Which lines of the listing below contain the string "inferior", with case counting? Show each of those lines in full.

-=-=-

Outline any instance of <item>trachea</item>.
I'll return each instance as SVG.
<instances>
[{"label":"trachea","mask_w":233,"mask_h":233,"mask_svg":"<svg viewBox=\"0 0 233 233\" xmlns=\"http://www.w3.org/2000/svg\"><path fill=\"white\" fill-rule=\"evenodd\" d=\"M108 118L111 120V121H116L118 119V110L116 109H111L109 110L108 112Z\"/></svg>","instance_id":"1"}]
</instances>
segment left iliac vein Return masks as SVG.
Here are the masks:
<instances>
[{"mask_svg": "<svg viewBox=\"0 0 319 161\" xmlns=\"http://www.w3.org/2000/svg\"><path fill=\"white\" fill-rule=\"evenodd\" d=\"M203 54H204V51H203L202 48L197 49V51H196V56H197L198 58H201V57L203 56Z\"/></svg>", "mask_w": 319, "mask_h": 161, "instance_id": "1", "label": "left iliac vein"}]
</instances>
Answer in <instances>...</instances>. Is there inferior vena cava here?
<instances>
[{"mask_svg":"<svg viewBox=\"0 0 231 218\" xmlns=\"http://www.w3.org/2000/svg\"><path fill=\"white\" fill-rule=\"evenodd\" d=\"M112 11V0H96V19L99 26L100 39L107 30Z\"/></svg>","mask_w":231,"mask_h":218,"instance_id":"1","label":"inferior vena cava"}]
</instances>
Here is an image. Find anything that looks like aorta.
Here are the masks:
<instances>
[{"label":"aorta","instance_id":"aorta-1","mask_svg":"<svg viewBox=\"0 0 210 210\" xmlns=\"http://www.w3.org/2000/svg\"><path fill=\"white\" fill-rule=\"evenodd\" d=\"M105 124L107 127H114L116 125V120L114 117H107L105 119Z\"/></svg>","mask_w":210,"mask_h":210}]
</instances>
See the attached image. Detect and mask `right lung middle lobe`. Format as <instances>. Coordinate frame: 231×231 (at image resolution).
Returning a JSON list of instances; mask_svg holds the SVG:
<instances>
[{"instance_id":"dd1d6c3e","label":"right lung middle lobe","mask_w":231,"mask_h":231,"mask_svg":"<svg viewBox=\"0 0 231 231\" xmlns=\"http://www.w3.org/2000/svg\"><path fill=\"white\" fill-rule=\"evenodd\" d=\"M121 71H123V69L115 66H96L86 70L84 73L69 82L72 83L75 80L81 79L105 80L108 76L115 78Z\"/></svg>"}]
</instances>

-=-=-

RESULT OF THE EXERCISE:
Answer in <instances>...</instances>. Is there inferior vena cava here?
[{"mask_svg":"<svg viewBox=\"0 0 231 218\" xmlns=\"http://www.w3.org/2000/svg\"><path fill=\"white\" fill-rule=\"evenodd\" d=\"M112 11V0H96V19L99 26L100 39L107 30Z\"/></svg>","mask_w":231,"mask_h":218,"instance_id":"1","label":"inferior vena cava"}]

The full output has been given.